25 August 2012

The US election: who cares?

Who cares about the US election circus? More from Predator Nation:

[An] effective response to internal industrial decline [in the US] and foreign challengers required major changes in American government as well as industry. It required major improvements in the educational system, aggressive pressure to force incompetent industries to reform, ... and a variety of regulatory changes. But those measures had no focused, powerful, well-financed interest group to lobby for hem. Charles H Ferguson, Predator Nation, May 2012
What did those powerful interest groups decide to do? Mr Ferguson continues:

...to start using money to get what they wanted. But only what they wanted, individually - not what the country as a whole needed. Indeed, what was good for their company's profits was quite often bad for the nation.
Most voters probably know, at some level, that the politicians have not the slightest interest in the long-term well-being of the nation and its citizens or, rather, that they cannot afford to rule as if they have. The problem is self-reinforcing. It cannot reform itself. The people and the politicians live in different worlds and those worlds are moving away from each other. 
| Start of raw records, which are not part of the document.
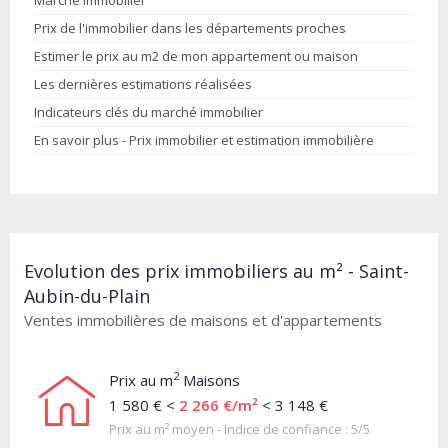
Marché immobilier
Prix de l'immobilier dans les départements proches
Estimer le prix au m2 de mon appartement ou maison
Les dernières estimations réalisées
Indicateurs clés du marché immobilier
En savoir plus - Prix immobilier et estimation immobilière
Evolution des prix immobiliers au m² - Saint-
Aubin-du-Plain
Ventes immobilières de maisons et d'appartements
2
Prix au m
Maisons
1 580 € <
2 266 €/m²
< 3 148 €
Prix au m² moyen - Indice de confiance : 5/5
Despite recent interest (here for instance), I have no illusions about the likelihood of Social Policy Bonds being issued by national governments, but I will continue to put the idea forward as a possible solution. A bond regime would target outcomes that are meaningful to ordinary people: things like better health, lower pollution, or reduced risk of disasters, however caused. By focusing relentlessly on outcomes, rather than the current array of vague or unspecified targets, the bonds could shame governments into catering to the needs of all their citizens, rather than the wealthy and powerful. That's because governments would have explicitly and publicly to declare the outcomes that the bonds would target. And, because political debate would centre on these outcomes, rather than activities, outputs, funding arrangements, laws, regulations, personalities and hairstyles, it's far more likely that ordinary people would participate in the policymaking process. Under a bond regime we, the non-powerful, general public could still, as we are now doing, acquiesce in our tax payments being used to bail out a corrupt financial sector, or subsidies huge industrial and agricultural conglomerates and fossil fuel extraction and consumption. But, in that unlikely event we'd at least be doing so with our eyes open. Even that would be an improvement over the current system built, as it is, on deception.